As Secretary of the company, I will keep the Inspector of Election certificates with the records of this meeting, which can be viewed at the offices of the company. Also available for inspection by the shareholders in the offices of the company are copies of the minutes from the April 29th, 2025 annual shareholders meeting, notice of this meeting and proxy statement, proxy, and an affidavit of mailing certifying to the timely mailing on or about March 18th, 2026 of the proxy materials to all shareholders of record as of the record date. Copies of the notice of meeting and proxy statement and the proxy are also posted on the virtual meeting site.

David Huml
President and CEO, Tennant Company

Thanks, Kristin. At this point, we would be happy to take your questions. If you have logged into the meeting with your control number and would like to ask a question, you may do so now by typing your question into the box at the bottom of the screen. We will prioritize questions that relate to proposals considered at this meeting. If you have general questions about Tennant Company, please include your contact information along with your question so that we can respond to you after the meeting. We have allotted up to 10 minutes to answer questions. We will now pause to allow questions to be submitted.

Note that you will be able to find the details about first quarter performance on our website at www.investors.tennantco.com on May first, where you will be able to read our first quarter earnings release and listen or read the transcript from our first quarter earnings call.

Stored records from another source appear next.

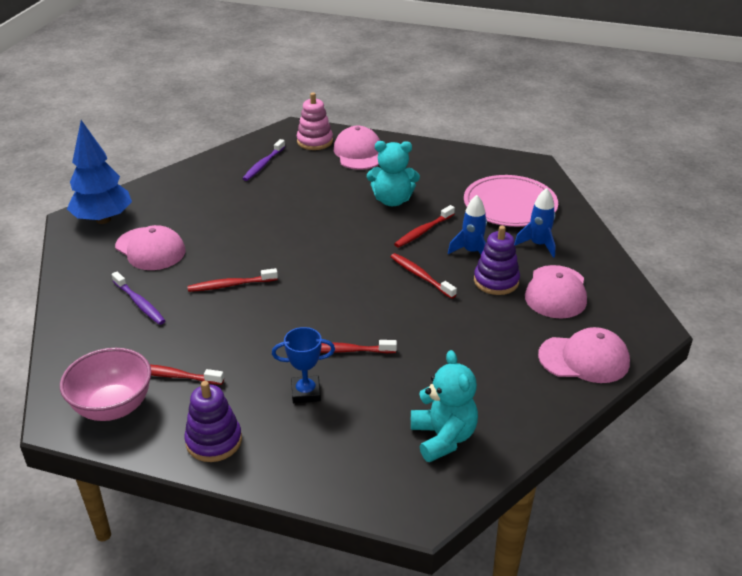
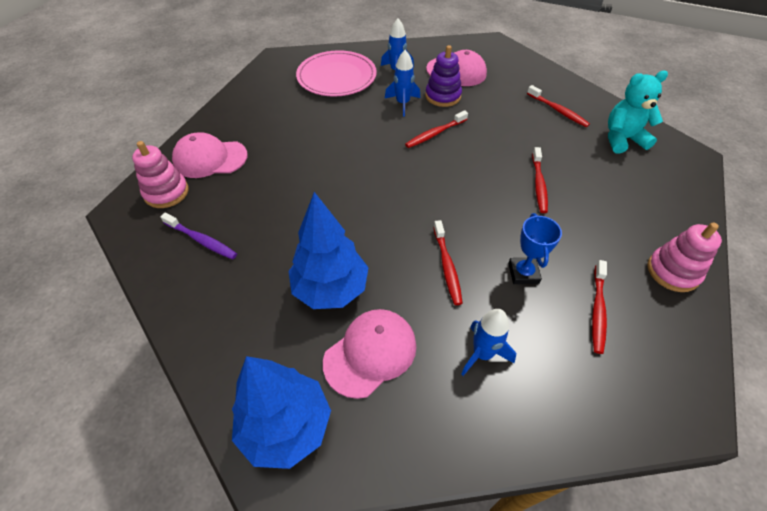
camera: 85 degrees left, 15 degrees up
pink bowl [60,348,151,421] -> none
purple toothbrush [112,272,165,325] -> blue rocket [461,309,516,376]
purple stacking toy [184,381,242,462] -> pink stacking toy [647,222,722,292]
blue trophy [272,327,335,403] -> blue trophy moved to [508,213,562,284]
turquoise teddy bear [367,141,420,206] -> none
red toothbrush [394,205,455,248] -> red toothbrush moved to [527,85,590,127]
pink cap [538,327,630,383] -> none
none -> blue tree [288,192,369,309]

We have received no questions. If at any time you have a question about Tennant Company that you wish to have answered, our investor relations contact is Lorenzo Bassi, Vice President of Finance. I'd like to conclude by thanking everyone again for participating in today's meeting and for your continued support of Tennant Company. The meeting is now adjourned.

Operator

That concludes our meeting today. You may now disconnect.